(What you need to do) For the records that follow, please set down exactly the lines between the one holding "134 41 43.75" and the one holding "291 388 134.25", inclusive, and only those.

(Material for this exercise)
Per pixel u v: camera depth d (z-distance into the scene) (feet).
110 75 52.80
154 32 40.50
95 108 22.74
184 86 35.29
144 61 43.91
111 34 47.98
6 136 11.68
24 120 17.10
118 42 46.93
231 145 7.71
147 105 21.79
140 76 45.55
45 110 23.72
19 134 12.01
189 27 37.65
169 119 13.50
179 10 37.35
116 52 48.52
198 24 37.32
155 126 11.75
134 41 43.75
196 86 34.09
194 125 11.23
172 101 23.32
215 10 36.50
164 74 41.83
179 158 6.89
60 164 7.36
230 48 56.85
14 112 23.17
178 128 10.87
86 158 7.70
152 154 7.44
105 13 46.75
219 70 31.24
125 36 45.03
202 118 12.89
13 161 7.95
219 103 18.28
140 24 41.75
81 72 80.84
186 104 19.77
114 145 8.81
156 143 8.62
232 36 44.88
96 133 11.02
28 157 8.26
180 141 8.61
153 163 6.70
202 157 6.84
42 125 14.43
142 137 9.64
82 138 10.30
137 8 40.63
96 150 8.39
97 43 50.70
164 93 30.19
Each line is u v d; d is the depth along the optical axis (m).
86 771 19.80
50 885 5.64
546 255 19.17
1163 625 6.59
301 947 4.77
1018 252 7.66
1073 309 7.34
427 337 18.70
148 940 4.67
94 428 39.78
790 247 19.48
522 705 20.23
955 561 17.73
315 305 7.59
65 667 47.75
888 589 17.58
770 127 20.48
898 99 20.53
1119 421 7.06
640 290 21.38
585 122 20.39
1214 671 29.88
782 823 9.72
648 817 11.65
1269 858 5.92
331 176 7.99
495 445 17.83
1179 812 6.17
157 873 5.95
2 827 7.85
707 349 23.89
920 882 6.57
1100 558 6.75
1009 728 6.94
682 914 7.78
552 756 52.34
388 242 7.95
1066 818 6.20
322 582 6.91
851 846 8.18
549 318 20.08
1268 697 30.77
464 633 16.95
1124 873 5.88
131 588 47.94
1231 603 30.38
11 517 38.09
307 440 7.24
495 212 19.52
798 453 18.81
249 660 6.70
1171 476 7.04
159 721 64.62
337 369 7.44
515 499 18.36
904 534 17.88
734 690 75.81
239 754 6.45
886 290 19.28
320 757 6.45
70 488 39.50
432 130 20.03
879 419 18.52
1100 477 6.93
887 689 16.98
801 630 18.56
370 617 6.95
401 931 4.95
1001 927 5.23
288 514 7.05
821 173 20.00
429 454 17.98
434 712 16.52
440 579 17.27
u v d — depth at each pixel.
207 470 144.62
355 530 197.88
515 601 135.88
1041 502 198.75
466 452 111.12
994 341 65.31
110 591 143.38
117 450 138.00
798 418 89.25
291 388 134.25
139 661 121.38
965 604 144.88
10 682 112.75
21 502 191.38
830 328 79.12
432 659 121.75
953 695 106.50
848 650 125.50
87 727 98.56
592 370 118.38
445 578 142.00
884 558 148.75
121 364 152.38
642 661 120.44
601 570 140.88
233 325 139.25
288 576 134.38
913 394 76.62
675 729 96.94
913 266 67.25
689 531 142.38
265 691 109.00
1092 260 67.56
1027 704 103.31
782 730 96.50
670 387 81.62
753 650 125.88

(Answer space)
134 41 43.75
196 86 34.09
194 125 11.23
172 101 23.32
215 10 36.50
164 74 41.83
179 158 6.89
60 164 7.36
230 48 56.85
14 112 23.17
178 128 10.87
86 158 7.70
152 154 7.44
105 13 46.75
219 70 31.24
125 36 45.03
202 118 12.89
13 161 7.95
219 103 18.28
140 24 41.75
81 72 80.84
186 104 19.77
114 145 8.81
156 143 8.62
232 36 44.88
96 133 11.02
28 157 8.26
180 141 8.61
153 163 6.70
202 157 6.84
42 125 14.43
142 137 9.64
82 138 10.30
137 8 40.63
96 150 8.39
97 43 50.70
164 93 30.19
Each line is u v d; d is the depth along the optical axis (m).
86 771 19.80
50 885 5.64
546 255 19.17
1163 625 6.59
301 947 4.77
1018 252 7.66
1073 309 7.34
427 337 18.70
148 940 4.67
94 428 39.78
790 247 19.48
522 705 20.23
955 561 17.73
315 305 7.59
65 667 47.75
888 589 17.58
770 127 20.48
898 99 20.53
1119 421 7.06
640 290 21.38
585 122 20.39
1214 671 29.88
782 823 9.72
648 817 11.65
1269 858 5.92
331 176 7.99
495 445 17.83
1179 812 6.17
157 873 5.95
2 827 7.85
707 349 23.89
920 882 6.57
1100 558 6.75
1009 728 6.94
682 914 7.78
552 756 52.34
388 242 7.95
1066 818 6.20
322 582 6.91
851 846 8.18
549 318 20.08
1268 697 30.77
464 633 16.95
1124 873 5.88
131 588 47.94
1231 603 30.38
11 517 38.09
307 440 7.24
495 212 19.52
798 453 18.81
249 660 6.70
1171 476 7.04
159 721 64.62
337 369 7.44
515 499 18.36
904 534 17.88
734 690 75.81
239 754 6.45
886 290 19.28
320 757 6.45
70 488 39.50
432 130 20.03
879 419 18.52
1100 477 6.93
887 689 16.98
801 630 18.56
370 617 6.95
401 931 4.95
1001 927 5.23
288 514 7.05
821 173 20.00
429 454 17.98
434 712 16.52
440 579 17.27
u v d — depth at each pixel.
207 470 144.62
355 530 197.88
515 601 135.88
1041 502 198.75
466 452 111.12
994 341 65.31
110 591 143.38
117 450 138.00
798 418 89.25
291 388 134.25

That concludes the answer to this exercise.